--- Records provided Enclosed Below ---
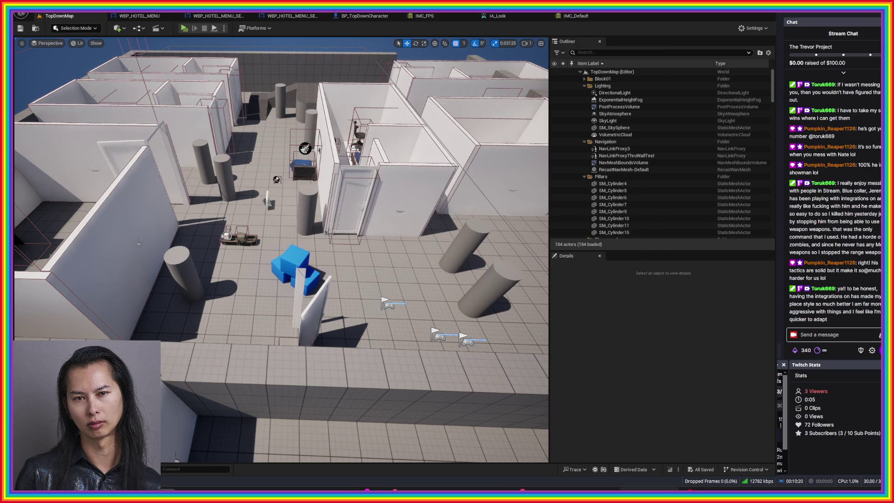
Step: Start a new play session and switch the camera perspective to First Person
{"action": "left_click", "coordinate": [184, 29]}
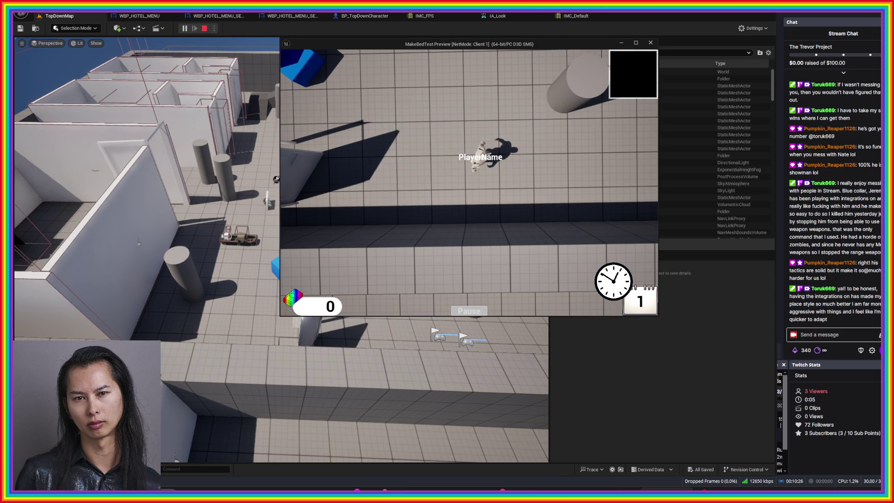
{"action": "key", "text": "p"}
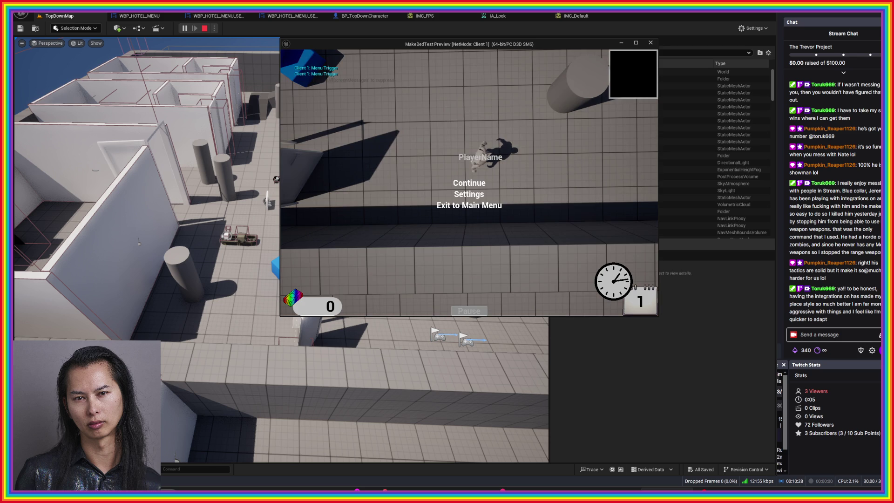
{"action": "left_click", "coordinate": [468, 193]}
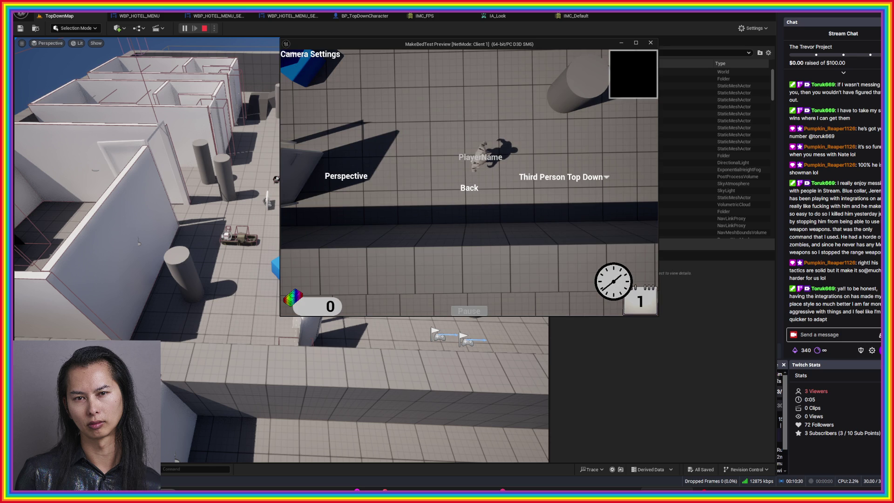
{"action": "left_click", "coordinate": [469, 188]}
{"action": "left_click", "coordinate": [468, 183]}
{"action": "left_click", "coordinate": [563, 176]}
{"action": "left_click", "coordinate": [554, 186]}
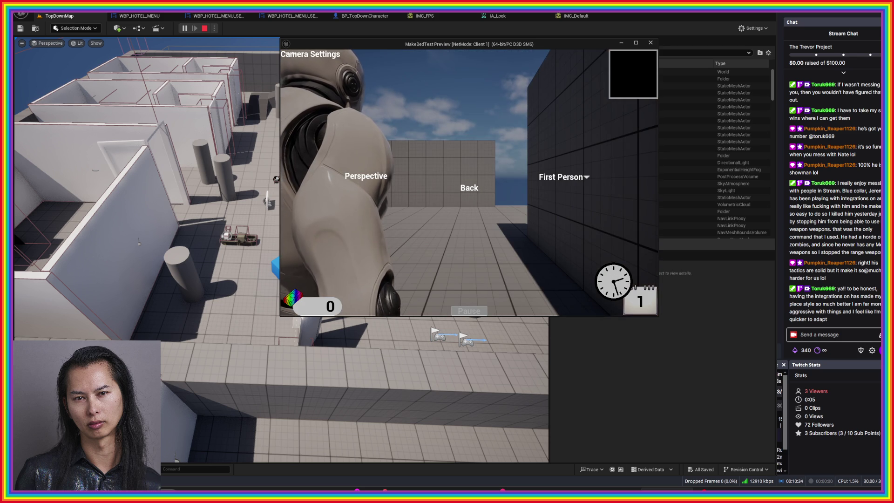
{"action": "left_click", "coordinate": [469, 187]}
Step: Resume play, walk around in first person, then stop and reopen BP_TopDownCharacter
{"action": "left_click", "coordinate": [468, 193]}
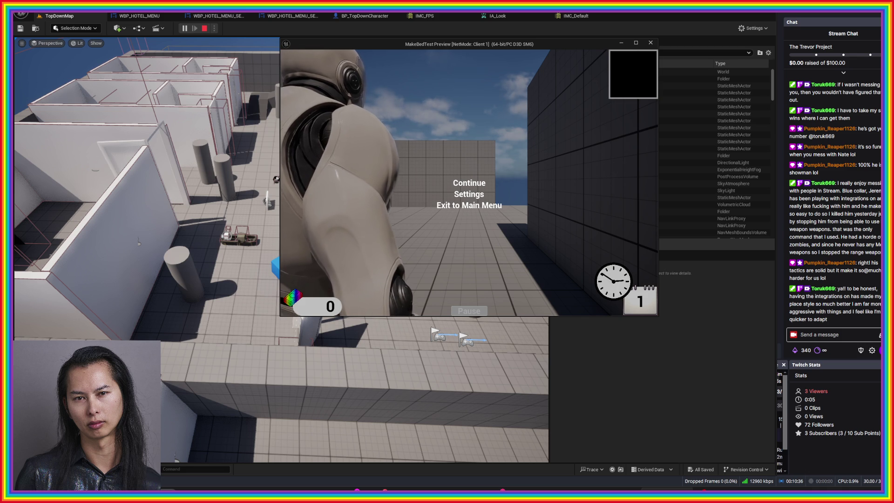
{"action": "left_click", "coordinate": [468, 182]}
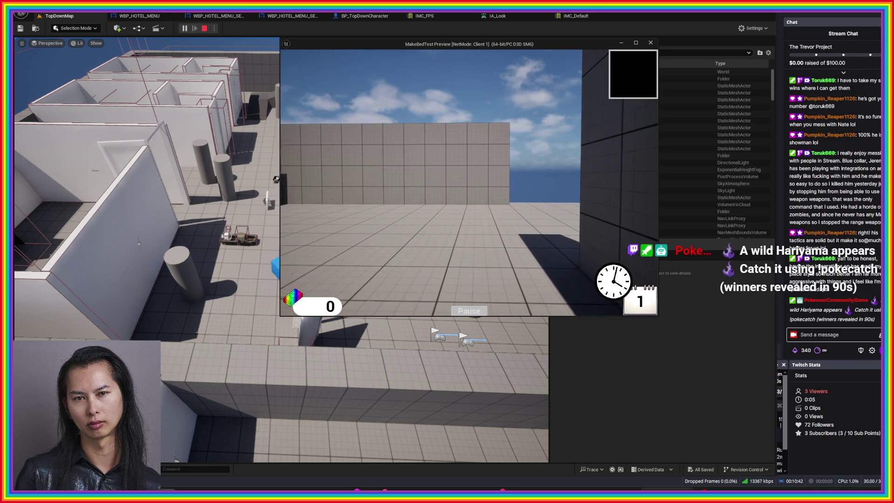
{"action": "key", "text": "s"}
--- End of Enclosed Records provided ---
--- Records provided Enclosed Below ---
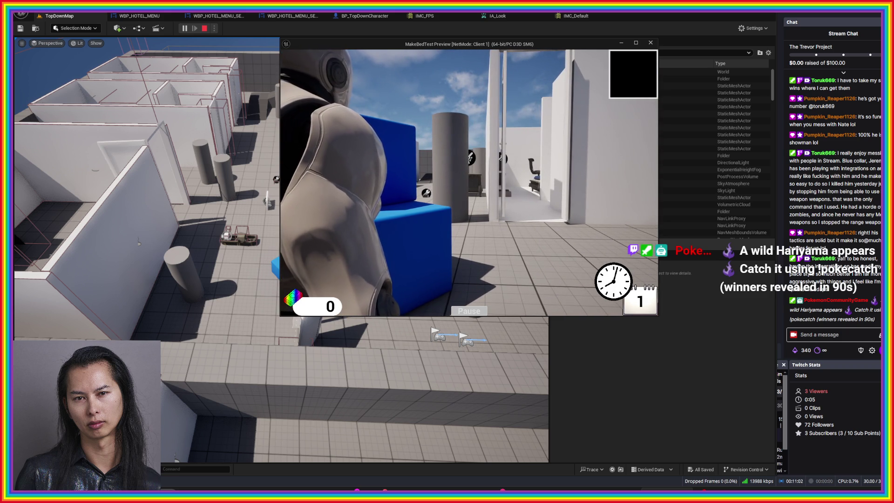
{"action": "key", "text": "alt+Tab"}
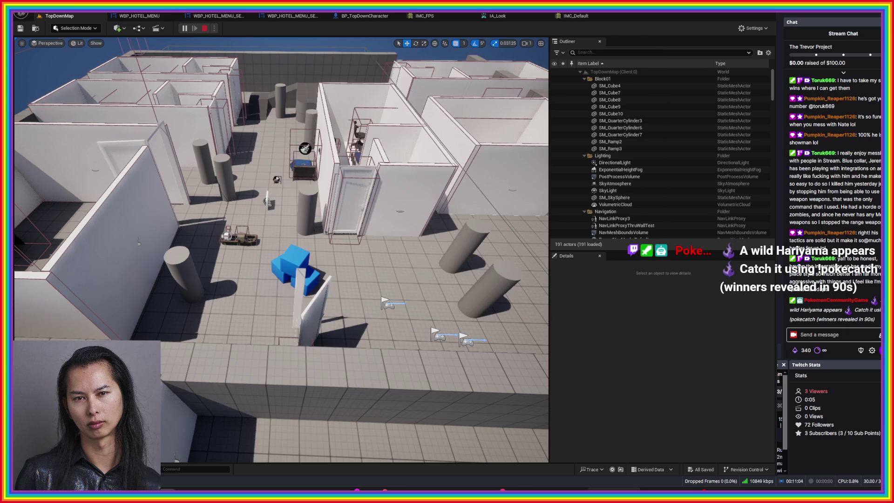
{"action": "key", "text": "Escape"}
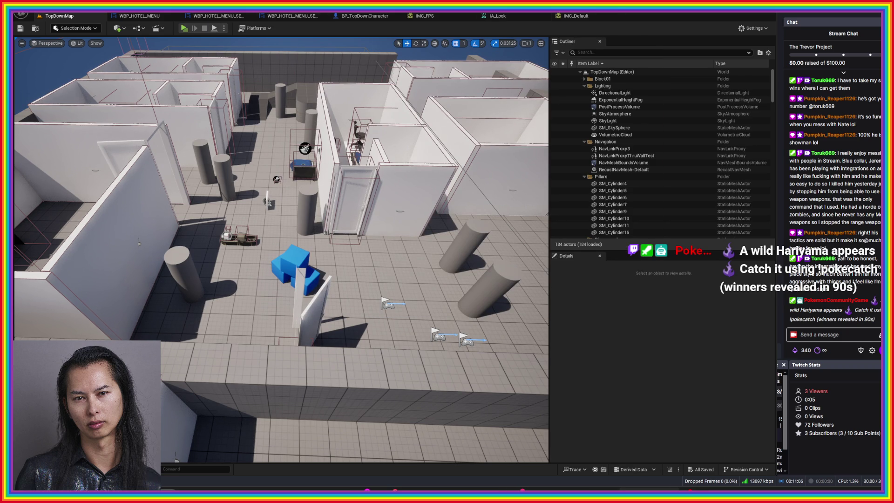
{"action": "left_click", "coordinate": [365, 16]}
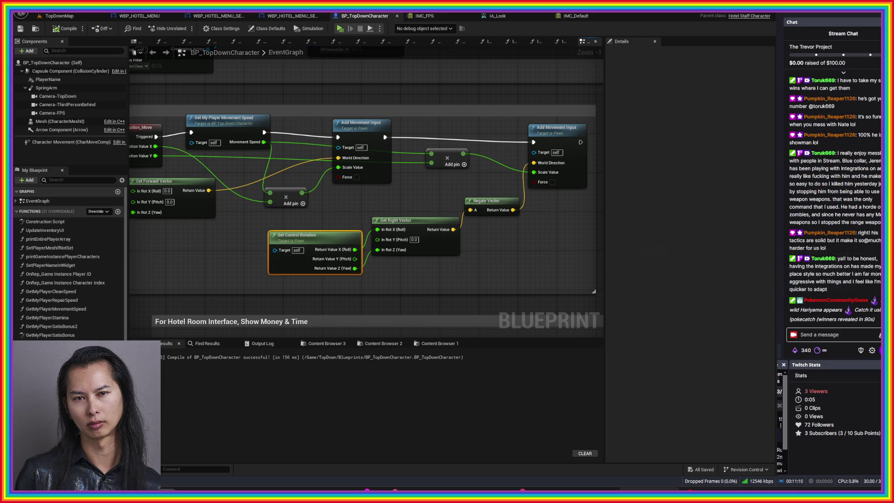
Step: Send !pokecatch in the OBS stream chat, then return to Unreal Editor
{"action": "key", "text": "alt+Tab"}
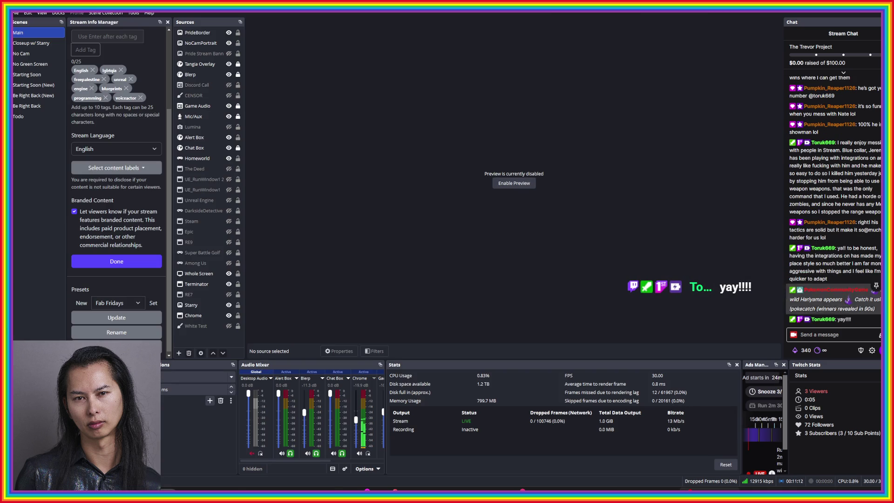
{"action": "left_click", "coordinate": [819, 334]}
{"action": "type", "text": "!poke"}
--- End of Enclosed Records provided ---
--- Records provided Enclosed Below ---
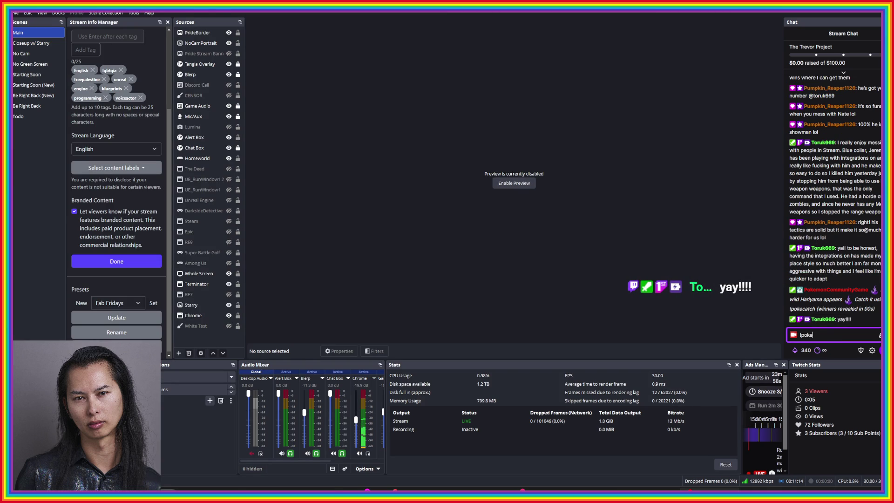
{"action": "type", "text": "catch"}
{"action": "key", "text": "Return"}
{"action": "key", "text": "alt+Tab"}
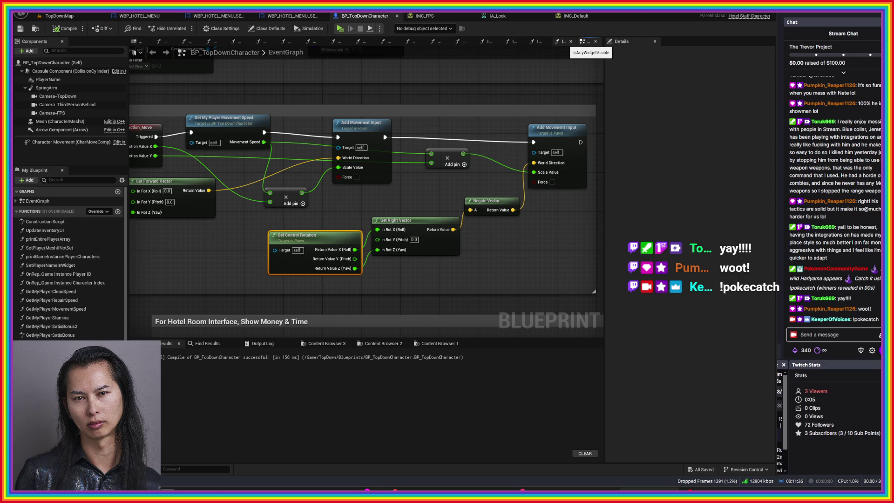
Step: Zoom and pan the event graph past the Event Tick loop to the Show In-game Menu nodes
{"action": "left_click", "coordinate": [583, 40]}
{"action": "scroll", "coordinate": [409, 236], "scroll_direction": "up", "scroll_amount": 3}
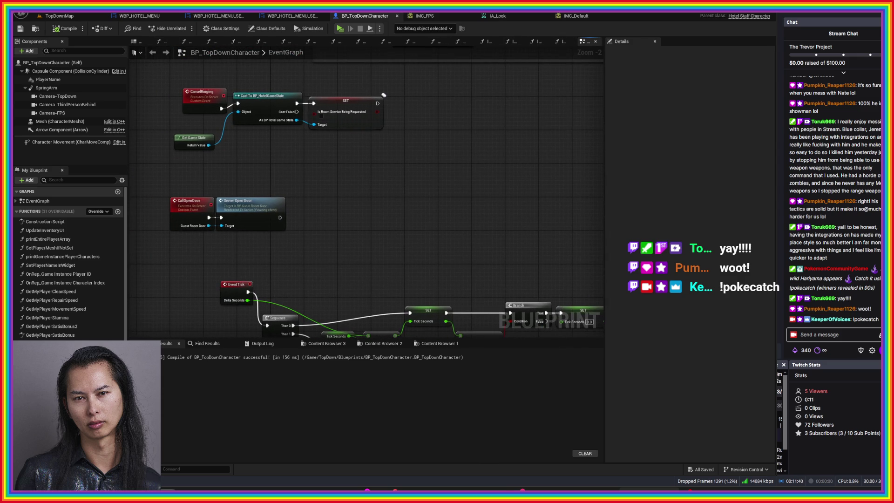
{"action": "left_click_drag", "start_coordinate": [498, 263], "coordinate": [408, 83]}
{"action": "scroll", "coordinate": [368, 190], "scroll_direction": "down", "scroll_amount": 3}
--- End of Enclosed Records provided ---
Assigned task: Check each line of the listing above for the string "scroll" and return those that contain it.

Written answer:
{"action": "scroll", "coordinate": [409, 236], "scroll_direction": "up", "scroll_amount": 3}
{"action": "scroll", "coordinate": [368, 190], "scroll_direction": "down", "scroll_amount": 3}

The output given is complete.